A fascinating rumination on the nature of work and how the manual trades are studiously dismissed by the college crowd is Shop Class as Soulcraft: An Inquiry into the Value of Work by Matthew B. Shepherd. Shepherd, who held a PhD and worked as a policy wonk inside a think tank, left all that behind to open a motorcycle shop.
From the linked NYT piece: “Though about 70 percent of the roughly 1 million public school students in New York are Black and Latino, about 75 percent of the roughly 16,000 students in gifted elementary school classes are white or Asian American.” Note how Asians get bucketed together with whites to give the impression that there’s some sort of overt segregation going on. A similar split happens when Silicon Valley companies report diversity stats, and Asians suddenly don’t ‘count’ as minority.
Every civilization has had priests whose job it was to maintain the state mythology. Ours is no exception. We simply pretend they aren’t priests and that ours isn’t really a religion. The idea of separation of church and state might be fundamentally flawed: it might be impossible to separate the two. At best we can pretend we’ve done so.
It doesn't surprise me that this highschool is doing away with merit, much like many colleges are starting to.
I'm about 4/5th of the way through Chaos Monkeys. I'm liking what comes across as a mix of personal honesty and cynicism, as much as witty characterizations that go throughout.
After this,
"Meritocracy is the propaganda we use to bless the charade"
You say soon after,
"Capitalism is an amoral farce in which every player-investor, employee, entrepreneur, consumer-is complicit"
I think that worse things happen when you suppress the natural outlet to power.
"There are worse ways of monetizing sociopathy than startups. If you know better ways, I'm listening" (p. 148).
Denying meritocracy in education is withholding an outlet for children to prove their intelligence. Moreover, it's denying manhood in itself: be smarter, be rich, be fit, be funny, to get that better mate. I'm not sure how familiar you are with the whole redpill/etc community but all this is a backlash to the coddling from school authorities growing up. When you were ousted from the apple job, people treated your book like an incel manifesto for convenience's sake. Tattletelling to the teacher, someone said something bad.
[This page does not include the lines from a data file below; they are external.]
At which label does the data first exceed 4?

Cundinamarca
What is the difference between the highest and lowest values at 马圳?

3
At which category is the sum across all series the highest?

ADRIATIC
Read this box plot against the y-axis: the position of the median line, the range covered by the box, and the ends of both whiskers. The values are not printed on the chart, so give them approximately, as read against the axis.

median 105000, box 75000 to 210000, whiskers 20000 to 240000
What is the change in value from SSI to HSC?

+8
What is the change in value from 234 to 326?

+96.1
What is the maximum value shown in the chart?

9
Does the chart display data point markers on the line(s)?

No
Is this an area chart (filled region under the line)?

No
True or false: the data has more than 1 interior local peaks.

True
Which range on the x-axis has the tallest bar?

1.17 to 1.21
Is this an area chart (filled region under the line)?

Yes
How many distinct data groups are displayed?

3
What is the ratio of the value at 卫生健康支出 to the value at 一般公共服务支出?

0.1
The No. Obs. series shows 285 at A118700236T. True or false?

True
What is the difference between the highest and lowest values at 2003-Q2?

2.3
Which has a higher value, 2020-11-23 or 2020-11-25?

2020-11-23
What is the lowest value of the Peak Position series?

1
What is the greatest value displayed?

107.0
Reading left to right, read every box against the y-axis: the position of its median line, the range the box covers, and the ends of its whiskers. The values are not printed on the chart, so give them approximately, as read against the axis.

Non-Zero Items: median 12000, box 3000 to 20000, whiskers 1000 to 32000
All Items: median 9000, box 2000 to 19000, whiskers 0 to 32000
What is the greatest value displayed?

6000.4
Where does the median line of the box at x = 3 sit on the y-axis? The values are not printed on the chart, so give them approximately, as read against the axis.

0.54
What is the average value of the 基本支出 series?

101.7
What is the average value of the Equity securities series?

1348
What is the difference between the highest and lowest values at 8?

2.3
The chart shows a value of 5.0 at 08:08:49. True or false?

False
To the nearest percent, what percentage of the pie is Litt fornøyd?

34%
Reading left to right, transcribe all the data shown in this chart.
I think that it's not surprising there's an increasing rate of women are graduating college more than men. It comes after decades of an equity movement for women. People tell boys from a young age that everything a man becomes is evil. Frankly, I see defeatism in the self directed cynicism you have towards yourself as a startup founder. I know you're purposely exaggerating, which is why it hits the mark. Feeling the necessity to demean yourself as a man for wanting money is a new cultural fad. Social justice is the charade that the corporate machine enacts moreso than pure meritocracy.